John Lennon once turned to Art Garfunkel for advice about a possible Beatles reunion in the mid-1970s.
Garfunkel had set aside his ongoing feud with Paul Simon for a series of reunion concerts and Lennon wanted to pump him for information about the get together after revealing he was receiving offers to team up with Paul McCartney.
The Bridge Over Troubled Waters singer recalls his chat with Lennon - in the bedroom of the Dakota building home he shared with Yoko Ono.
"Incredibly disarmingly, he said to me, 'Artie, you worked with your Paul recently ... I'm getting calls ... that my Paul wants to work with me and I'm thinking about it ... How did it go when you worked with Paul?'
"He was measuring his situation - the great John Lennon with Paul McCartney - with Paul and Artie and testing me out as if to make sure that my ego is fully established as a colleague of his," he said.

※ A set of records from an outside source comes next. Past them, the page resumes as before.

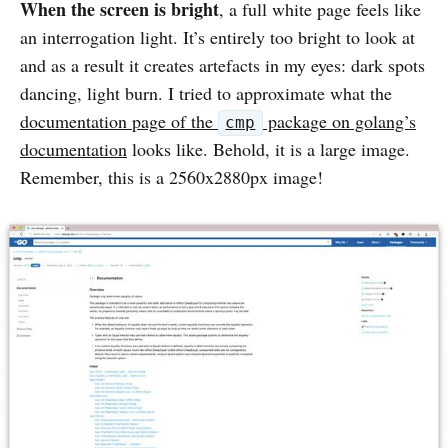
When the screen is bright
, a full white page feels like
an interrogation light. It’s entirely too bright to look at
and as a result it creates artefacts in my eyes: dark spots
dancing, light burn. I tried to approximate what the
documentation page of the
package on golang’s
cmp
documentation
looks like. Behold, it is a large image.
Remember, this is a 2560x2880px image!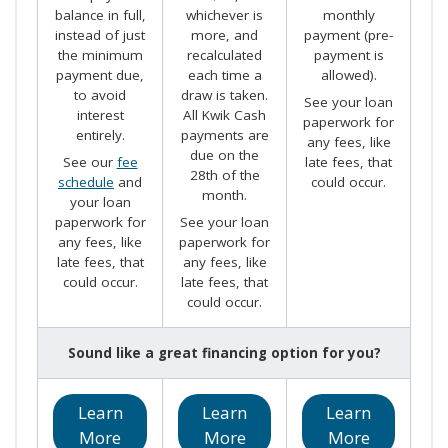
balance in full,
whichever is
monthly
instead of just
more, and
payment (pre-
the minimum
recalculated
payment is
payment due,
each time a
allowed).
to avoid
draw is taken.
See your loan
interest
All Kwik Cash
paperwork for
entirely.
payments are
any fees, like
due on the
See our
fee
late fees, that
28th of the
schedule
and
could occur.
month.
your loan
paperwork for
See your loan
any fees, like
paperwork for
late fees, that
any fees, like
could occur.
late fees, that
could occur.
Sound like a great financing option for you?
Learn
Learn
Learn
More
More
More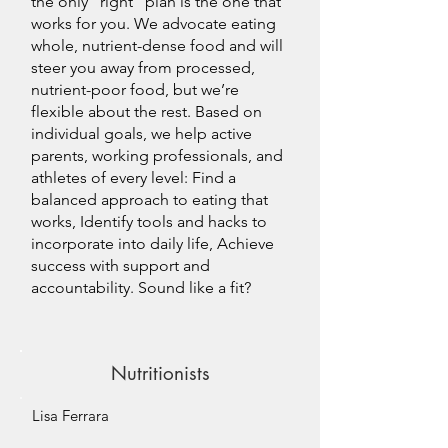
the only “right” plan is the one that
works for you. We advocate eating
whole, nutrient-dense food and will
steer you away from processed,
nutrient-poor food, but we’re
flexible about the rest. Based on
individual goals, we help active
parents, working professionals, and
athletes of every level: Find a
balanced approach to eating that
works, Identify tools and hacks to
incorporate into daily life, Achieve
success with support and
accountability. Sound like a fit?
Nutritionists
Lisa Ferrara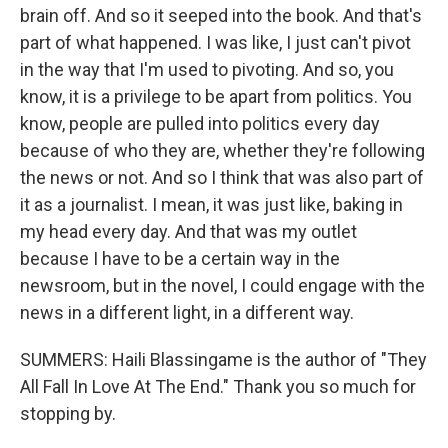
brain off. And so it seeped into the book. And that's
part of what happened. I was like, I just can't pivot
in the way that I'm used to pivoting. And so, you
know, it is a privilege to be apart from politics. You
know, people are pulled into politics every day
because of who they are, whether they're following
the news or not. And so I think that was also part of
it as a journalist. I mean, it was just like, baking in
my head every day. And that was my outlet
because I have to be a certain way in the
newsroom, but in the novel, I could engage with the
news in a different light, in a different way.
SUMMERS: Haili Blassingame is the author of "They
All Fall In Love At The End." Thank you so much for
stopping by.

A thrilled Garfunkel felt that his answer could be the catalyst for a Beatles reunion and he responded, "John, remember that there was a musical blend that was a great kick; if you can return to the fun of that sound and musical happenings with your old buddy and ignore the strands and complications of history, what I found with my Paul is the harmony and the sound happenings are a full agenda. They'll keep you busy and you'll have fun."
Garfunkel left the meeting feeling confident that Lennon and McCartney would reunite. Appearing in new movie Beatles Stories, he says, "The subject seemed very straightforward and uncomplicated."
But the songwriting super-duo never did work together again - and Lennon was shot dead outside the Dakota building five years later.